Exercise aim: In the BigFix relay security discussion below, reproduce word for word the stretch from "For results you" through "lot more work.".

Text under study:
* * *

Security of BigFix Relay exposed to public Internet

We wouldn’t allow just anyone to get access to the client with the password embedded.

You are incorrect that this would not provide added security. The alternative is that the relays are set to non authenticated and open to anyone in the world. Open to anyone with a copy of our specially modified client installer is a much smaller pool.

The point of this is not to provide perfect security, but to provide better security.

Also, wouldn’t this provide SSL encryption for traffic between relay -> client? That is a benefit even if we made the manual password widely known.

( In other words: Having both encryption and authentication is preferred, but having encryption without authentication is better than no encryption at all )

Clients will try and perform an HTTPS connection to their relays if they are 9.0 or above but it doesn’t encrypt all traffic mostly the registrations etc as the other information is all signed.

For results you can also use encryption on the reports.

Generally adding the overhead of doing HTTPS all the time just means the relays need to be beefier as they are doing a lot more work.

So MLE means reports from clients to relays are encrypted. Are there communications from clients to relays that are never encrypted regardless of configuration? What are they?

* * *

Data listing:

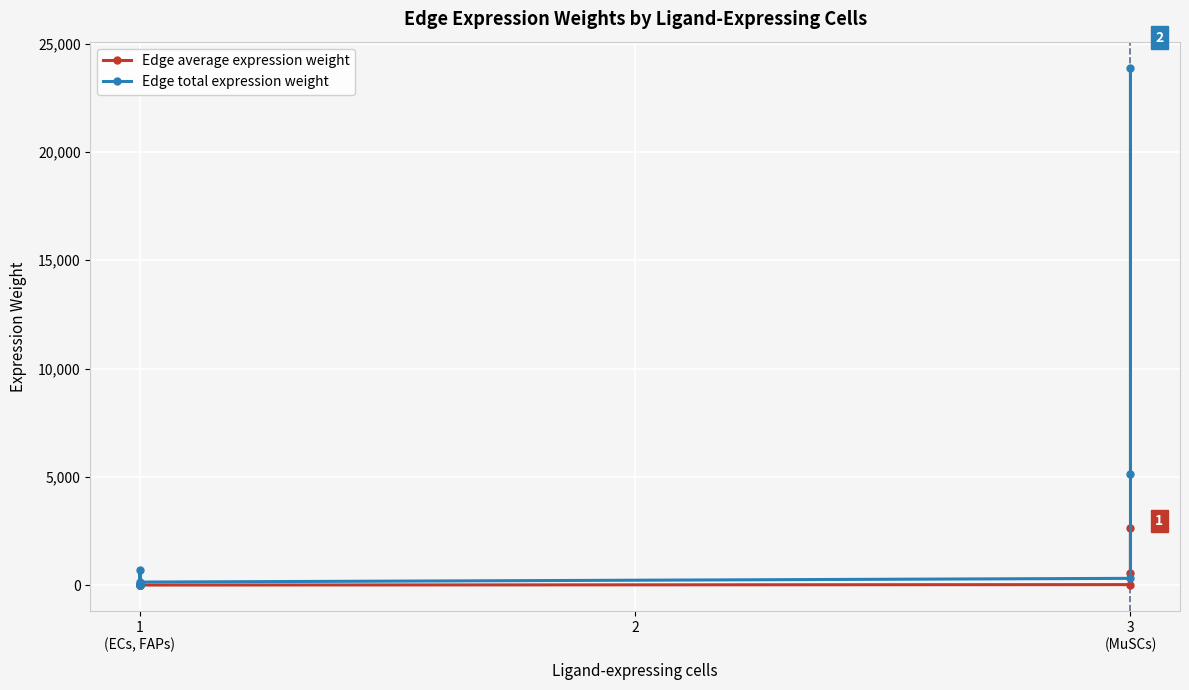

What are all the series names shown in the legend?

Edge average expression weight, Edge total expression weight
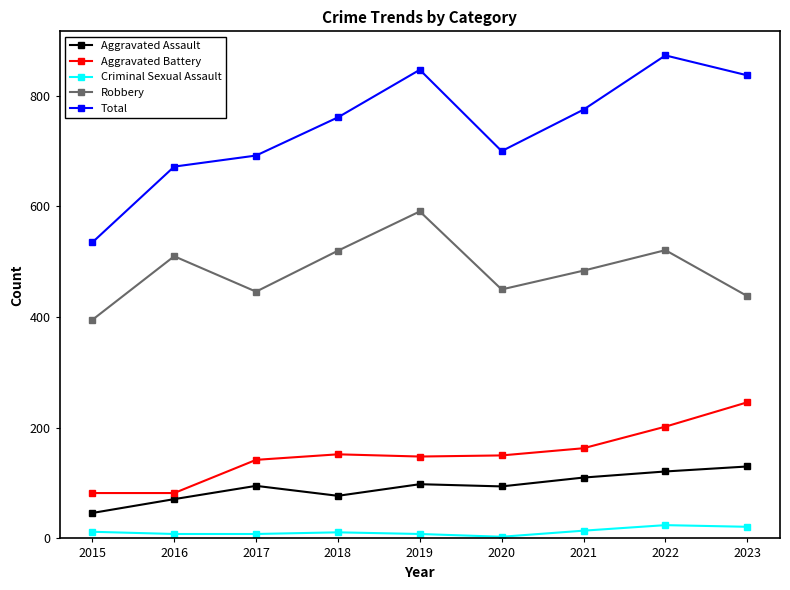

At which category does Robbery reach its first local peak?

2016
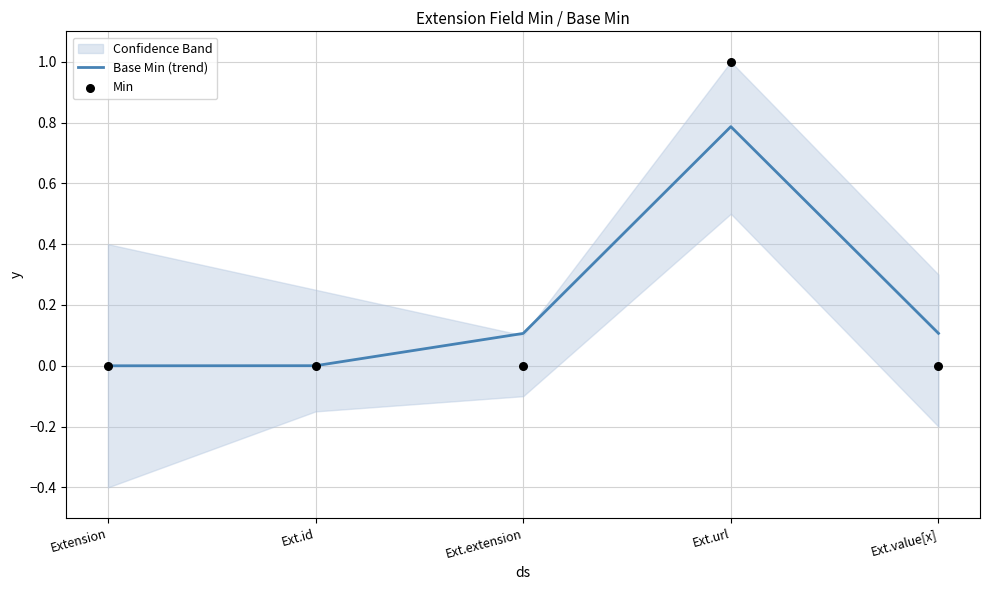

What are all the series names shown in the legend?

Base Min (trend), Min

* * *

Problem solution:
For results you can also use encryption on the reports.

Generally adding the overhead of doing HTTPS all the time just means the relays need to be beefier as they are doing a lot more work.